As provas de aferição
servem apenas para avaliar e culpar professores, virar pais contra professores
e indicar como saída o ensino privado (entendido como o paraíso da
aprendizagem), para onde vão as crianças das classes média e alta, como se a
mensalidade se traduzisse em raciocínio abstracto! Comparam o incomparável.
Aferir o quê? Os professores não conhecem as dificuldades dos seus alunos? Os
professores o que vão fazer com os resultados das aferições? Vão ser mais
exigentes? Vão massacrar as crianças com mais tempo de aulas? Vão ao psiquiatra
para lhes ensinar a viver com a sua frustração profissional? Se calhar, para terem maior poder de síntese,
têm que saltar mais à corda… Liguem o conhecimento das neurociências com a
aprendizagem e apontem soluções práticas aos professores. Eu escrevi “soluções
práticas”, porque de teorias anda o mundo cheio… por vezes a solução é
paciência para esperar a progressão no caminho de cada criança. Isto sim,
brilhavam!
8/06/2022 publicado em NVR
4 comentários:
Revoltaste, QUE BOM.
Compro sempre o jornal para ler os teus textos.

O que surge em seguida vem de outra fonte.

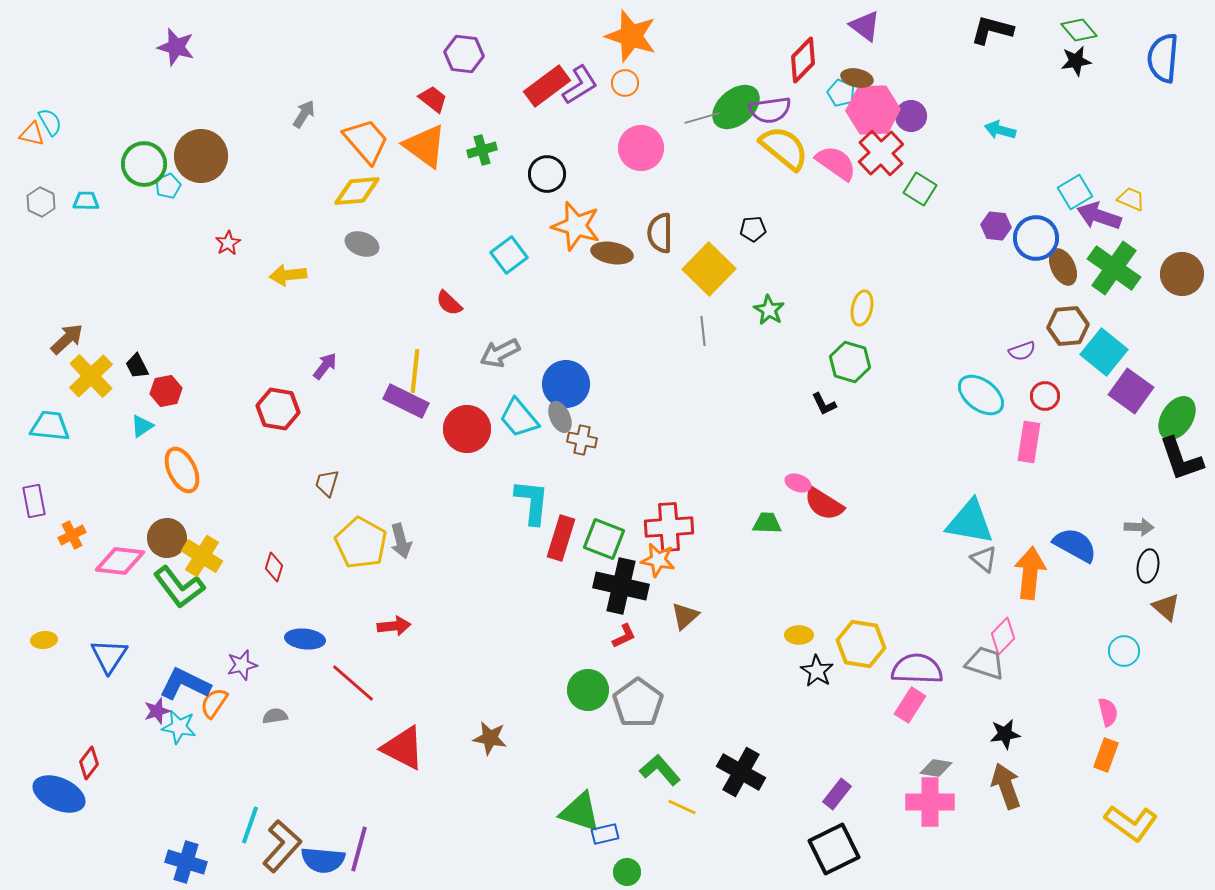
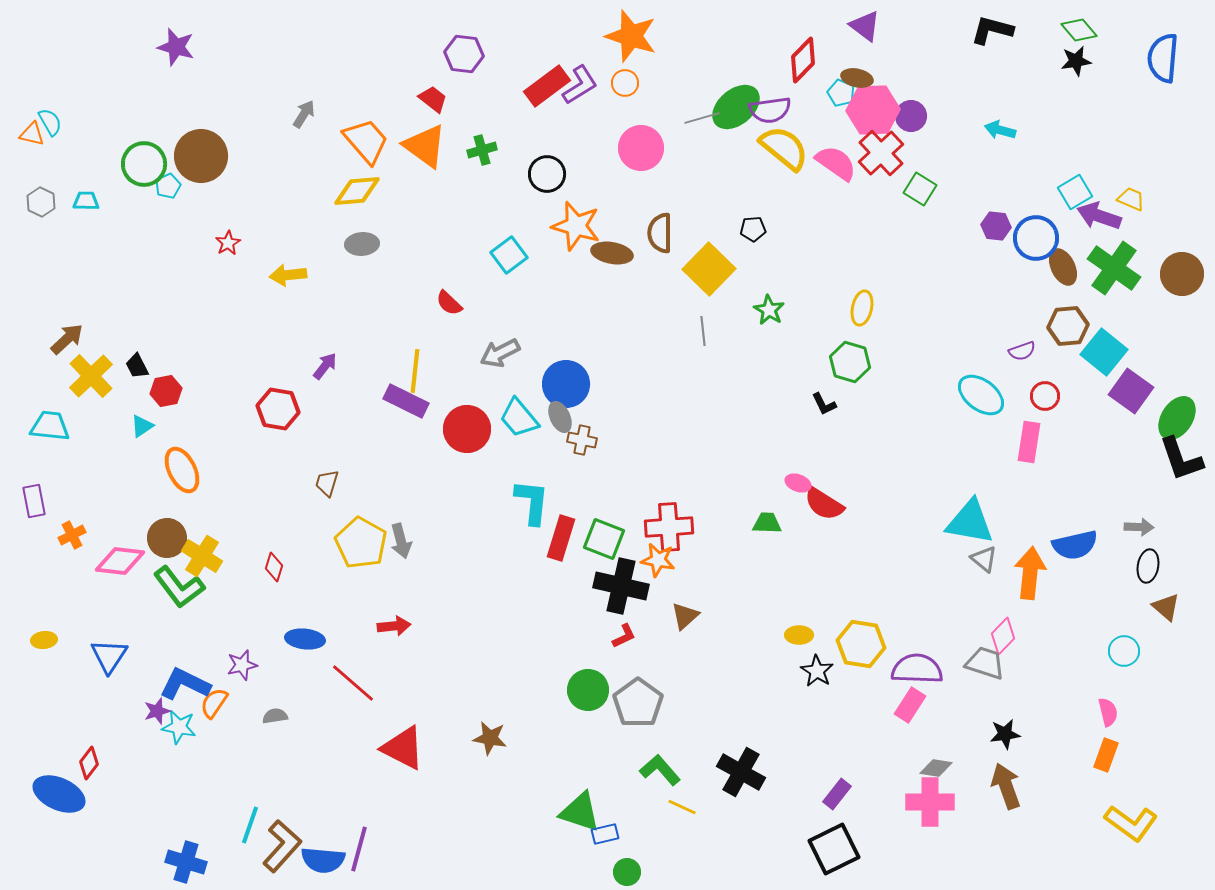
gray ellipse at (362, 244): rotated 24 degrees counterclockwise
blue semicircle at (1075, 545): rotated 138 degrees clockwise
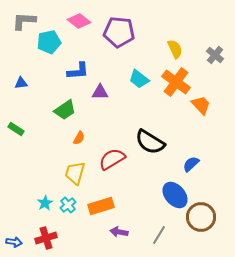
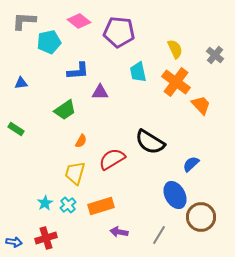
cyan trapezoid: moved 1 px left, 7 px up; rotated 40 degrees clockwise
orange semicircle: moved 2 px right, 3 px down
blue ellipse: rotated 12 degrees clockwise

Adoro os títulos e os temas.
Quando regressa a Anita?
Beijinho
É o tipo de análise que devia ser amplamente divulgada . A importância do brincar desde os primeiros anos e muito em particular o "brincar de rua", como defende Carlos Neto no seu livro "Libertem as crianças - a urgência de brincar e ser ativo".
Excelente texto, Anabela! Concordo plenamente. Mais uma vez, parabéns! As tuas palavras são, de facto, para todos refletirmos!